Problem description => Repeat only the stretch of lines below that runs from the line with "午餐袋 迪士尼 閃電麥坤 防潑水" through the line with "Unser Team bei Sonnensegel Mallorca wird", unaltered.

Extracted data entries:
"""

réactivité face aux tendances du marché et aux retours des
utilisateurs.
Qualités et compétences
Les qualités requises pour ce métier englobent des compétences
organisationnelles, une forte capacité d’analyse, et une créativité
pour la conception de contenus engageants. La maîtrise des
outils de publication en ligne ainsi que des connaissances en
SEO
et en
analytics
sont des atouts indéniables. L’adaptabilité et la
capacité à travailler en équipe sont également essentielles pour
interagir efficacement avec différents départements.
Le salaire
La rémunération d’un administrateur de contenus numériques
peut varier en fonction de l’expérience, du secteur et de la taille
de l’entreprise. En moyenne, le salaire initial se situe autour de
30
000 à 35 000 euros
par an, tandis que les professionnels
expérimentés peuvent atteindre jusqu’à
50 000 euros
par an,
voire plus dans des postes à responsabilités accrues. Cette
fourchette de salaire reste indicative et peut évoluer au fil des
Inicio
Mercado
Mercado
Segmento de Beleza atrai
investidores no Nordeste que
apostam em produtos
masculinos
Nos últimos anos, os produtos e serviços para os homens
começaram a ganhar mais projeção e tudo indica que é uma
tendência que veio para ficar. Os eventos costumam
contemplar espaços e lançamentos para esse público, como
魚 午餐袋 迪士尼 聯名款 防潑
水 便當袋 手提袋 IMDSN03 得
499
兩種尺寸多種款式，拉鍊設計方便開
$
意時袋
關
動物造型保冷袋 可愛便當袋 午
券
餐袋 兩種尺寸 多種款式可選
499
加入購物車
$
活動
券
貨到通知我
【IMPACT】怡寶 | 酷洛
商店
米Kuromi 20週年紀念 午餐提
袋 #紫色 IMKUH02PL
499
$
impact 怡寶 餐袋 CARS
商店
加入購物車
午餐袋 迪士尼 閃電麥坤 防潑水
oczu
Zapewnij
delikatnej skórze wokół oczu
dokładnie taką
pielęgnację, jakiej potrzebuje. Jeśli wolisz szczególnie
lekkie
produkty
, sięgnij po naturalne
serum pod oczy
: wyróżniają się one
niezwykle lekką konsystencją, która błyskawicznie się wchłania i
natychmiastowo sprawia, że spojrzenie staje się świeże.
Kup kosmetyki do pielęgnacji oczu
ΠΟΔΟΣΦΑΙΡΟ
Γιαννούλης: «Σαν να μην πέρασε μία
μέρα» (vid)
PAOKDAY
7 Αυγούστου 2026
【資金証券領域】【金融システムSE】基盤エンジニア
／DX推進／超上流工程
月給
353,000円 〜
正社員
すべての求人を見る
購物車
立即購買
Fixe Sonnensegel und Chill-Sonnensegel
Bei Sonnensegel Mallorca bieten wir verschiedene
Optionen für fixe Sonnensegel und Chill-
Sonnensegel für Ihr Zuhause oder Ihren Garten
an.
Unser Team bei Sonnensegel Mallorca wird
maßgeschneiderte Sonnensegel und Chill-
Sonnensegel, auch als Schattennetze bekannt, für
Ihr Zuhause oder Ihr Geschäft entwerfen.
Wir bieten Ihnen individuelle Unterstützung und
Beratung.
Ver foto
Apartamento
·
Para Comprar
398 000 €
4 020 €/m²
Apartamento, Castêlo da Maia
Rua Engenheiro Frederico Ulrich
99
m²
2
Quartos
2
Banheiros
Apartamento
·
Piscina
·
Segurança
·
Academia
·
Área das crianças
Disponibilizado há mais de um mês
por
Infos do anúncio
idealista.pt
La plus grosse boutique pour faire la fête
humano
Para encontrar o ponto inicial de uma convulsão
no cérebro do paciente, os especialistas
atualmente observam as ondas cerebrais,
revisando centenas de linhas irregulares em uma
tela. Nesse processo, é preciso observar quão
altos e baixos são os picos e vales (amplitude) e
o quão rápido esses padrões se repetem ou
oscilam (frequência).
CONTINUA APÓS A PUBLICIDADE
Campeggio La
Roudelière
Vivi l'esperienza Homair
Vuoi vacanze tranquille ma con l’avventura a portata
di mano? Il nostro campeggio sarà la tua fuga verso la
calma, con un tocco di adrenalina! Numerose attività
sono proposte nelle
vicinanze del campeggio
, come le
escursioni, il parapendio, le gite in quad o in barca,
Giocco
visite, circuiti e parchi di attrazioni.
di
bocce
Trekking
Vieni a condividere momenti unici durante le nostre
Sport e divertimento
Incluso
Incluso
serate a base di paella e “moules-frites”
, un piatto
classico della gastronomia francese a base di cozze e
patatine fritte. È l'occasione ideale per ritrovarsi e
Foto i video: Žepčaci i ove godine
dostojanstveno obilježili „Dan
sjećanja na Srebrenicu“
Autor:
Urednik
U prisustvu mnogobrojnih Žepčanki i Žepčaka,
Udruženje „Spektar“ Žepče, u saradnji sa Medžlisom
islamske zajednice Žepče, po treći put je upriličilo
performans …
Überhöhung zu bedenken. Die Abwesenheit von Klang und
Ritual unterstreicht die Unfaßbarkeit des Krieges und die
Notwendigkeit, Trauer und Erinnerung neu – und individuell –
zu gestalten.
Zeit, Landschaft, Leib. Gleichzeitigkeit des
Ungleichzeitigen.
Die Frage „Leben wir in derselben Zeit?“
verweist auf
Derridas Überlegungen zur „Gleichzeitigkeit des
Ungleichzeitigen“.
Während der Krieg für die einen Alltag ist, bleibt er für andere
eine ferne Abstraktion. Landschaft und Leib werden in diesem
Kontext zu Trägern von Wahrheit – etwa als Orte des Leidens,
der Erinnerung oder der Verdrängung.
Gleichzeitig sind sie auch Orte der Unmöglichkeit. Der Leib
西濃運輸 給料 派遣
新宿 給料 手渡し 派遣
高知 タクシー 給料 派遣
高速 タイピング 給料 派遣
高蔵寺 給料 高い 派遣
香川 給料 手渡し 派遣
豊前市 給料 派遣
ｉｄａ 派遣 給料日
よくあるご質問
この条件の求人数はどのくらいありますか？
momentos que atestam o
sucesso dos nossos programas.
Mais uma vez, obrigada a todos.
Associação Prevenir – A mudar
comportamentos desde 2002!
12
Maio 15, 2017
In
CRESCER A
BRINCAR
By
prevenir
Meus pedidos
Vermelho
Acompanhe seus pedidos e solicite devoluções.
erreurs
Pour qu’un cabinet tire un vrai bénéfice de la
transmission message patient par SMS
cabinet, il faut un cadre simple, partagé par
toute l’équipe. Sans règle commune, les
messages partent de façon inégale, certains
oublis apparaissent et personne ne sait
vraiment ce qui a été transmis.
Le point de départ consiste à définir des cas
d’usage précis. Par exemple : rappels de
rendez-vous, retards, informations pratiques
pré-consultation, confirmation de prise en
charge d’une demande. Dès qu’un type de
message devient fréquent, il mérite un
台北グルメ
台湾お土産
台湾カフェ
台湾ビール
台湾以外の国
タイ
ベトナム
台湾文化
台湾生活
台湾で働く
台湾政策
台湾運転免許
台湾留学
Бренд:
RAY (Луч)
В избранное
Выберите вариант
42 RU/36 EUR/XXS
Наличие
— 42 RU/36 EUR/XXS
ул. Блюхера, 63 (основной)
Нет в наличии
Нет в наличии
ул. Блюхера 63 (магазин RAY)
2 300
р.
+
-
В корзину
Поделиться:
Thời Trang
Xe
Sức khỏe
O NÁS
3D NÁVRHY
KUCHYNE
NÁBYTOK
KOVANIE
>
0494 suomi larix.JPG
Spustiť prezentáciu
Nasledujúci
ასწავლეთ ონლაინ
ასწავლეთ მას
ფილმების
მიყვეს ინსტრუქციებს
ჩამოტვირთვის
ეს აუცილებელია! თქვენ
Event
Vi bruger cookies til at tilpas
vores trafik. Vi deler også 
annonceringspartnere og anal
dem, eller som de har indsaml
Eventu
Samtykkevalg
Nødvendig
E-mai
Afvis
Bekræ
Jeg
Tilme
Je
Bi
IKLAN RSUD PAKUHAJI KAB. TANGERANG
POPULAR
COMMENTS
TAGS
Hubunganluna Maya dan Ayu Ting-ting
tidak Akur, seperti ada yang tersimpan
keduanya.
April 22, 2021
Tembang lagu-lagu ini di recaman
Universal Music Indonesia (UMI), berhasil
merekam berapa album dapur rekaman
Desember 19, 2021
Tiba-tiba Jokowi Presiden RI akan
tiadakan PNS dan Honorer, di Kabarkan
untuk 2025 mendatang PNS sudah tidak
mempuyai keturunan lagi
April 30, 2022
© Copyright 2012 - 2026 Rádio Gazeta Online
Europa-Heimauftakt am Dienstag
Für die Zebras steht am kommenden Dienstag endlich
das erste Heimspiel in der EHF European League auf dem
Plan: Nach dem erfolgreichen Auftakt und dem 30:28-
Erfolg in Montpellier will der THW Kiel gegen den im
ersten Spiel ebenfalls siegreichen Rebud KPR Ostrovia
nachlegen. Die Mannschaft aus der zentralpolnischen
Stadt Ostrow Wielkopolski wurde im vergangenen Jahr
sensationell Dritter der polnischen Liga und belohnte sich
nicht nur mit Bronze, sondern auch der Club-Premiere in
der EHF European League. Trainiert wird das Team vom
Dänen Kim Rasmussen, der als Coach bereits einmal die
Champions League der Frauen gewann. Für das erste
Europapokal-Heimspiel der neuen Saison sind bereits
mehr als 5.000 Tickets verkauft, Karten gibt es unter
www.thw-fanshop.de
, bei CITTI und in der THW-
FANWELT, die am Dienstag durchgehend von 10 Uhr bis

"""

Solution =>
午餐袋 迪士尼 閃電麥坤 防潑水
oczu
Zapewnij
delikatnej skórze wokół oczu
dokładnie taką
pielęgnację, jakiej potrzebuje. Jeśli wolisz szczególnie
lekkie
produkty
, sięgnij po naturalne
serum pod oczy
: wyróżniają się one
niezwykle lekką konsystencją, która błyskawicznie się wchłania i
natychmiastowo sprawia, że spojrzenie staje się świeże.
Kup kosmetyki do pielęgnacji oczu
ΠΟΔΟΣΦΑΙΡΟ
Γιαννούλης: «Σαν να μην πέρασε μία
μέρα» (vid)
PAOKDAY
7 Αυγούστου 2026
【資金証券領域】【金融システムSE】基盤エンジニア
／DX推進／超上流工程
月給
353,000円 〜
正社員
すべての求人を見る
購物車
立即購買
Fixe Sonnensegel und Chill-Sonnensegel
Bei Sonnensegel Mallorca bieten wir verschiedene
Optionen für fixe Sonnensegel und Chill-
Sonnensegel für Ihr Zuhause oder Ihren Garten
an.
Unser Team bei Sonnensegel Mallorca wird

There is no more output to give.